According to the report, demand for rental housing increased, vacancy rates dropped, and rents climbed between 2020 and 2021. Renter households increased by 870,000 between the first quarter of 2020 and the third quarter of 2021, while the overall vacancy rate dropped to 5.8%. This vacancy rate was the lowest observed since the mid-1980s. Rents grew across all market segments in the professionally managed rental stock, especially in the highest-quality segment, where rents increased 13.8% in the third quarter of 2021. Rents in the highest-quality segment were driven in part by recent growth in the share of higher-income renters. While the rebound was most pronounced in the highest-quality market segment, rents still increased 4.3% year-over-year for lower-quality units in the third quarter of 2021.

The report also highlights how lower-income renters were far more likely to struggle with housing costs leading into the pandemic. One million rental units affordable to households with incomes at or below $30,000 were lost between 2018 and 2019. By 2019, lower-income renters accounted for 62% of all renter households paying more than 30% of their income on rent and 86% of renter households paying more than 50%. Thus, lower-income renter households were already in a housing crisis before the pandemic.
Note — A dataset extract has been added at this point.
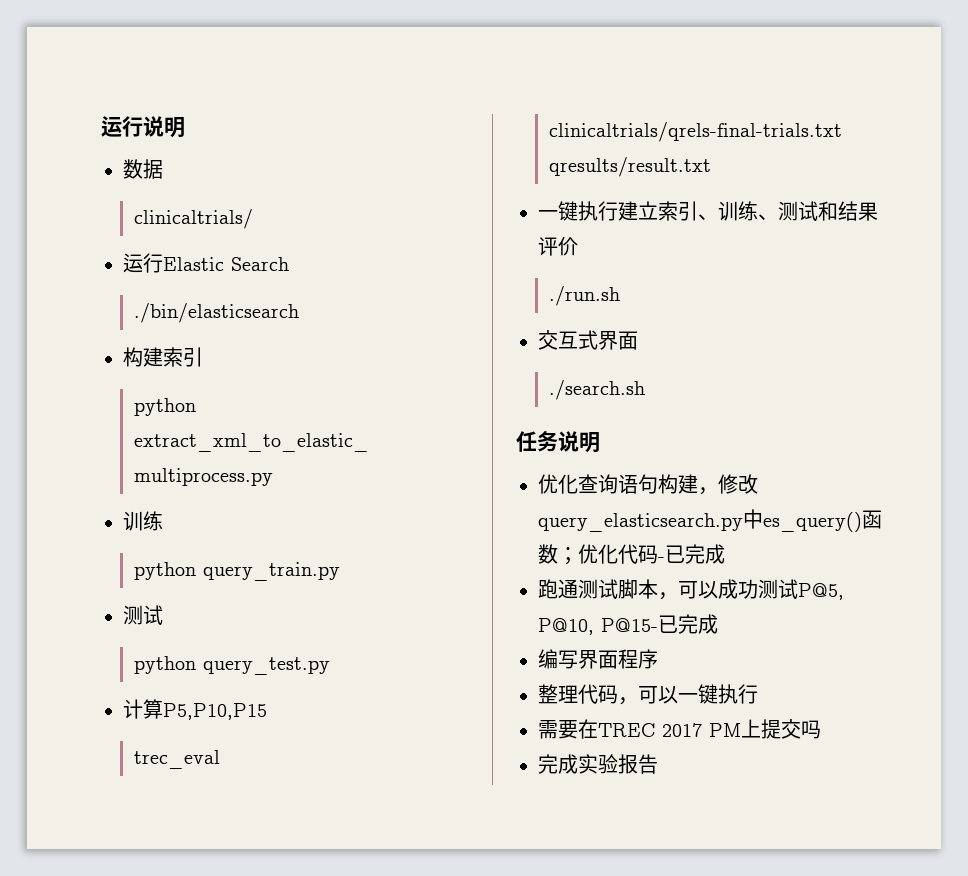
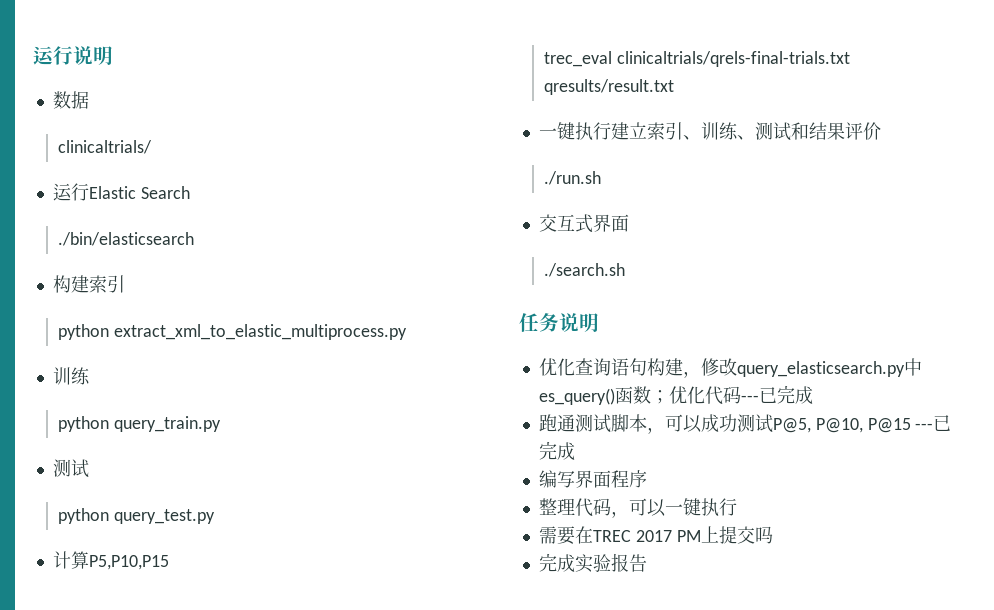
[658,557,665,562] - -> [740,395,759,402] ---
[601,618,658,632] P@15- -> [867,418,934,433] P@15 ---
The housing impacts of the pandemic reverberated into 2021. The report finds that, although most renters stayed current on rent, 15% were still behind on rent in the third quarter of 2021 and a quarter reported lost employment income in the previous month. These impacts were most acute for the lowest-income renters. Twenty-three percent of renter households earning less than $25,000 were behind on rent compared to just 5% of households with incomes over $75,000.

The report notes the important role of federal interventions – such as the CARES Act and Centers for Disease Control and Prevention (CDC) eviction moratoriums, unemployment insurance, economic impact payments, and emergency rental assistance – in mitigating the worst housing outcomes during the pandemic. Citing data from Eviction Lab, the report shows that eviction filings dropped by 40% at the beginning of the pandemic and remained 40% below average in November 2021. Eviction filings increased after the CDC moratorium ended, but not by as much as expected. The report attributes the lower-than-expected increase in eviction filings to a combination of emergency rental assistance, income supports, and landlord flexibility.

JCHS cites these emergency housing supports as evidence of the federal government’s power to address housing instability for renters, while also underlining the need to invest in the capacity of state and local governments to administer housing programs. There remains a longer-term need to expand the supply of affordable housing to address structural inequities facing lower-income renters in the housing market.